The week before classes started felt like it was never ending. I spent the days brainstorming excuses on why I wouldn’t be heading to the bars or hanging out at house parties. I didn’t feel well; I was tired, but in reality it just wasn’t for me.

I am an introvert. But I am living in a college culture that makes being that way feel almost unaccepted or wrong.

I am the person who would rather stay in on a Friday night and watch Netflix or work at my job as a waitress. And I’m not just talking about every once and a while – this is an every week thing. As a freshman and sophomore, I constantly worried how I could stay in without looking like a loser or being considered lame. I constantly wrestled with the argument that if I don’t go, will I be friendless? It seemed like everyone around me was looking forward to going out, whereas I had no desire to.

According to an article published by “Psychology Today,” people classified as introverts and extroverts often share qualities possessed by the other classification. Being an introvert doesn’t mean that a person is a shy freak, or a loser, it just means that they prefer alone time. “Introverts get their energy from alone time, and enjoy spending their time either alone or in small groups of people. They prefer to focus on one task at a time and observe a situation before jumping in,” the article reads.

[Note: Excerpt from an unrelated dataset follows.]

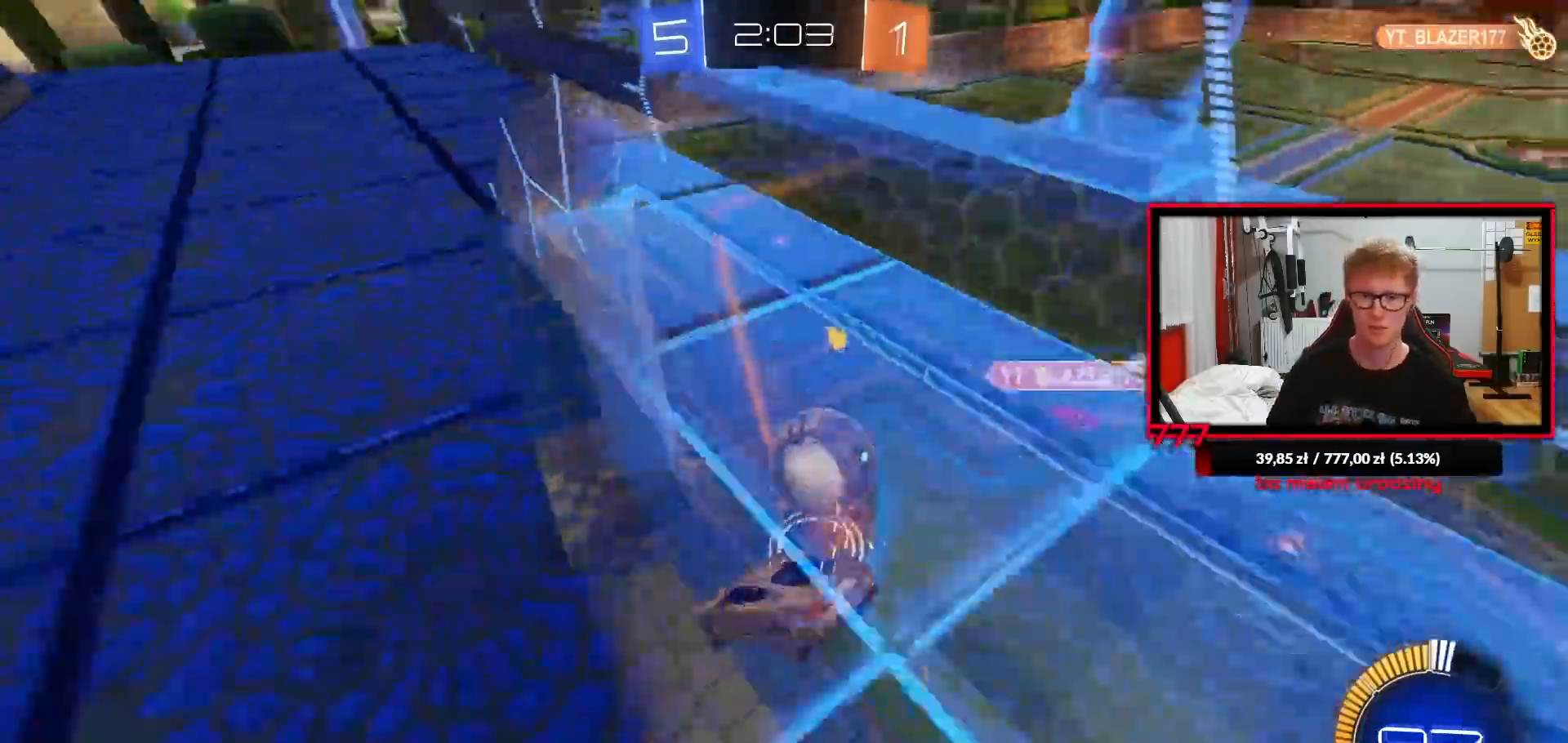
{"dt_ms": 500, "buttons": ["L1", "R2"], "left_stick": "down-left", "right_stick": "center", "events": [[67, "left_stick", "down-right"], [83, "L1", "down"], [83, "R2", "down"], [200, "R1", "up"], [250, "L1", "up"], [317, "R1", "down"], [417, "L1", "down"], [467, "R1", "up"], [483, "left_stick", "down-left"]]}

Experiencing a big change for the first time, you can see why the environment of college scared me so much as a freshman. College is a world in which students are encouraged to branch out of their comfort zone, work in groups, collaborate and meet friends. I have learned through my four years that despite my initial doubts from the first week of school, college can be introvert-friendly as well.

The book “Quiet: The Power of Introverts in a World that Can’t Stop Talking” explores the relationship between introverts and extroverts and how being an introvert is not a bad thing. The author Susan Cain explains something she describes as “The Extrovert Ideal.” Cain explains that extroverts, for example, are rated as smarter, better looking, more interesting and more desirable as friends. Introversion, on the other hand along with its sensitivity, seriousness and shyness is now a second-class personality trait, viewed somewhere between a disappointment and a pathology.

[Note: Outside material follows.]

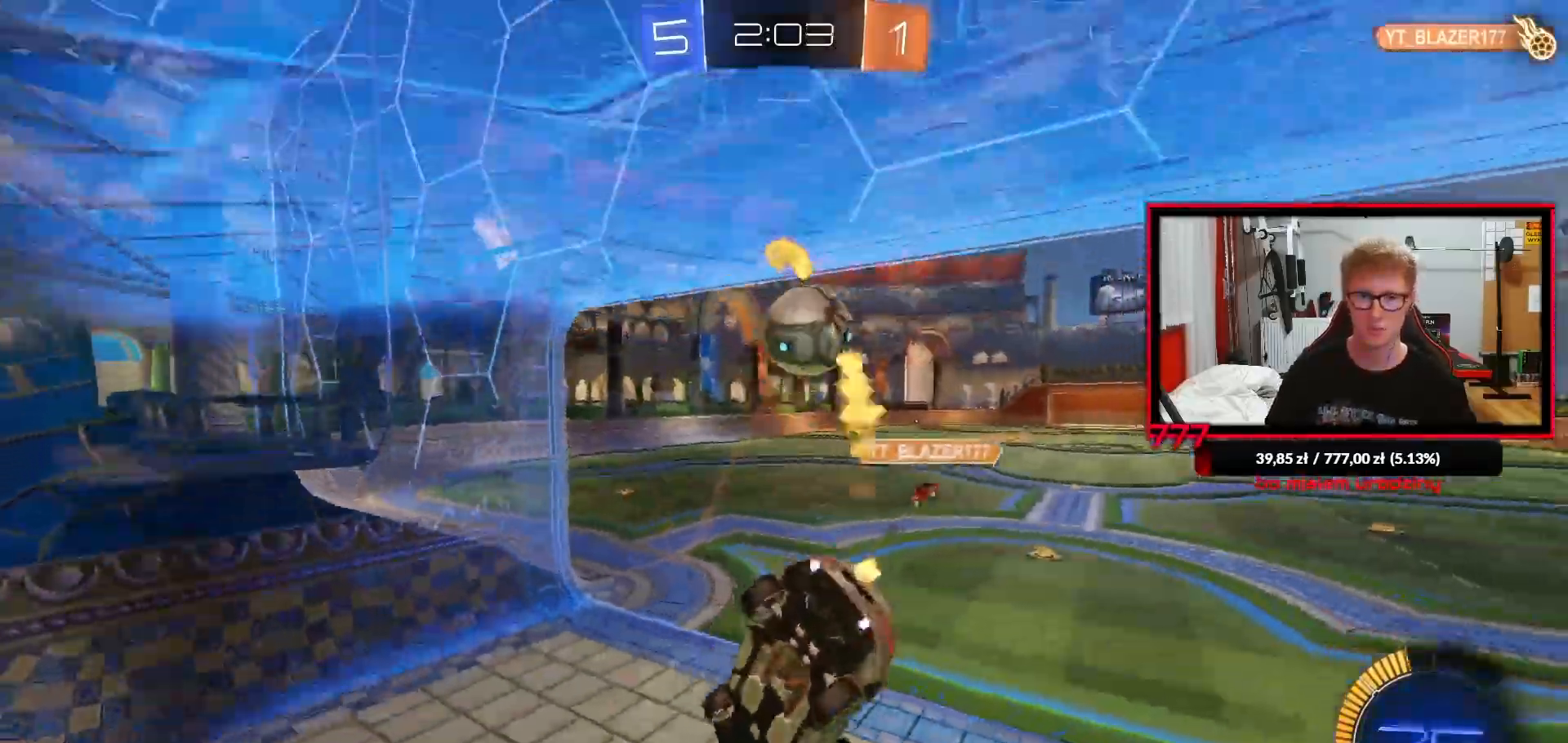
{"dt_ms": 1000, "buttons": [], "left_stick": "right", "right_stick": "center"}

It isn’t uncommon for introverts, especially new college freshmen, to feel overwhelmed by the amount of outgoing people surrounding them. But the truth is, as Cain revealed in her novel, even most extroverts possess the qualities of an introvert, and vice versa. People shouldn’t view introverts as second best or anything less than extroverts because of their personality characteristics. There are plenty of successful introverts: Albert Einstein, Rosa Parks and J.K. Rowling, just to name a few.

This first week might have been rough as a college freshman – mine sure was. There’s more to college than going out, spending every waking moment with your roommate and floor mates and constantly having to adapt to this culture that society believes is college.

I have learned through my semester at Kent state and two and a half years at Duquesne that college is about creating your own experiences to fit your own specific personality type. For the introverts out there, Duquesne is a great campus to take walks, explore the wonderful city of Pittsburgh and sit down on a bench and crack open a good book. I’ve learned a lot in my four years of college, but one of the biggest lessons has been embracing the introvert inside of me.